→ **EXERCISE A**
In the Silver Star trip report, can you write out the passage that opens with the words containing "## pennyk (Feb" and closes with "enjoyed it. Thanks."?
→ **EXERCISE B**
Can you turn the paragraph of the Silver Star trip report that begins "After our travels throughout Florida" into a short bulleted list that keeps its main facts?

→ **DOCUMENT EXCERPT**
════════════════
We checked our luggage the day before departure at the Amtrak baggage counter.

We walked from our hotel to Penn Station and went to the Acela Lounge. The Silver Star departure was on time. We were in Bedroom A in Car 9111. Walter was our SCA.

About one hour out of New York, I received a telephone call on my cell phone advising

us that my wifes aunt has passed away during the night, so we had to change our

plans to attend the funeral. After several phone calls, we rearranged our itinerary.

The trip was uneventful. We had lunch and dinner in the dining car. Both were good and we had very good service. I also had time to play with my new netbook computer. My eyes and fingers had to adjust to a smaller screen and keyboard.

We arrived in Orlando on schedule and we stepped off the train. It was warm there but

again, not hot. I looked around for our Pennyk but she was not there!! We proceeded

onto Tampa arriving slightly behind schedule after backing into the station. The

Tampa station has been refurbished and is very good looking.

We took a taxi to the airport to get our rental car, then drove to Sarasota and to our hotel.

After our travels throughout Florida, we returned to Tampa and checked our luggage for the trip home. We arrived at the station at 5:00pm for a scheduled 5:42pm departure. At 5:30, the station agent announced the train would be late due to CSX track work and our new departure time would be 6:00pm. The train arrived at 6:35pm. There were nearly 100 passengers waiting to board, and we were all asked to check in with the Conductor at the station gate and then go to the boarding platform to board the train when it arrived. There were only five of us who boarded the sleepers and the rest were coach passengers.

Our SCA, Bianca, told us to go to the dining car for our dinner. I chose a shrimp scampi, which was not to my liking and my wife chose chicken. After dinner, we returned to our bedroom for the night.

I awoke at 6:18am after a good night's sleep. I went for breakfast as my wife continued to sleep. She later joined me in the diner. We continued to be one hour behind schedule. The train was moving fast. The trip was pleasant and we met most of the people from the sleepers in the dining car. The Dining Car Attendant came to our room shortly after 3:00pm asking if we wanted a light dinner. We were called to the diner after departing Baltimore and we were finished at Philadelphia. We arrived in New York Penn Station at 8:00pm, about 45 minutes behind schedule. Overall, the trip was enjoyable.


----------



## pennyk (Feb 19, 2011)

Good Report Dick. I am glad you were able to visit Florida when NJ was really cold (even though we had a few cold days while you were here - especially in Tallahassee, which is more like South Georgia). Even though I did not get to meet you at the station, I was able to meet you and your wife for dinner last Saturday night - and enjoyed it. Thanks.
════════════════
→ **DATA BLOCK**
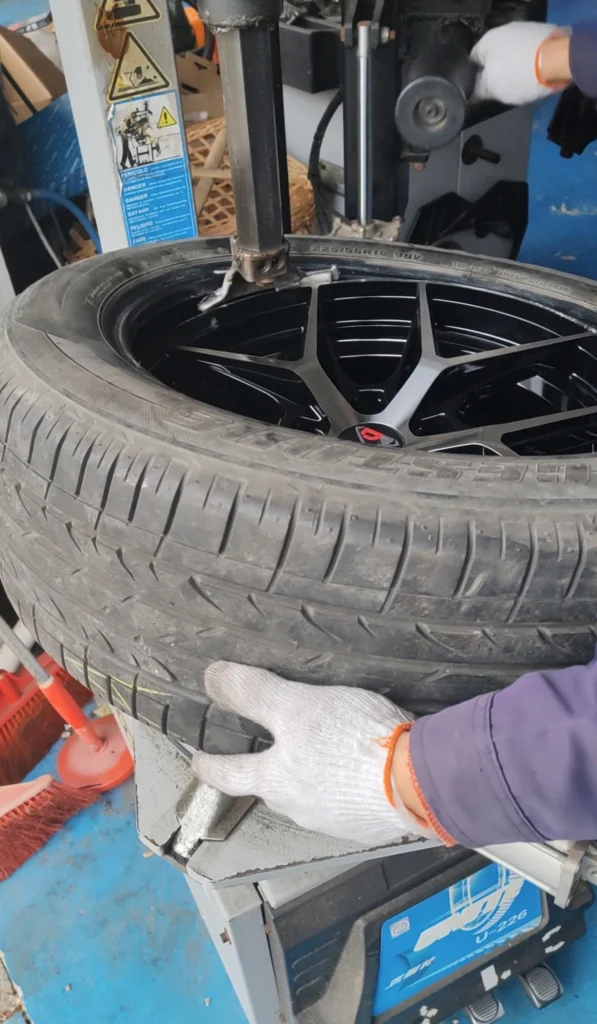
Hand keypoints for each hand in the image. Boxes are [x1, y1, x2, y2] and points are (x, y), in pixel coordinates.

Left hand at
════════════════
→ **YOUR SOLUTION A**
## pennyk (Feb 19, 2011)

Good Report Dick. I am glad you were able to visit Florida when NJ was really cold (even though we had a few cold days while you were here - especially in Tallahassee, which is more like South Georgia). Even though I did not get to meet you at the station, I was able to meet you and your wife for dinner last Saturday night - and enjoyed it. Thanks.

→ **YOUR SOLUTION B**
- After traveling through Florida, they returned to Tampa and checked their luggage for the trip home.
- They reached the station at 5:00pm for a scheduled 5:42pm departure.
- At 5:30, the station agent announced that CSX track work would delay the train and that the new departure time was 6:00pm.
- The train arrived at 6:35pm.
- Nearly 100 waiting passengers checked in with the Conductor at the station gate, then went to the platform to board.
- Only five boarded the sleepers; the rest were coach passengers.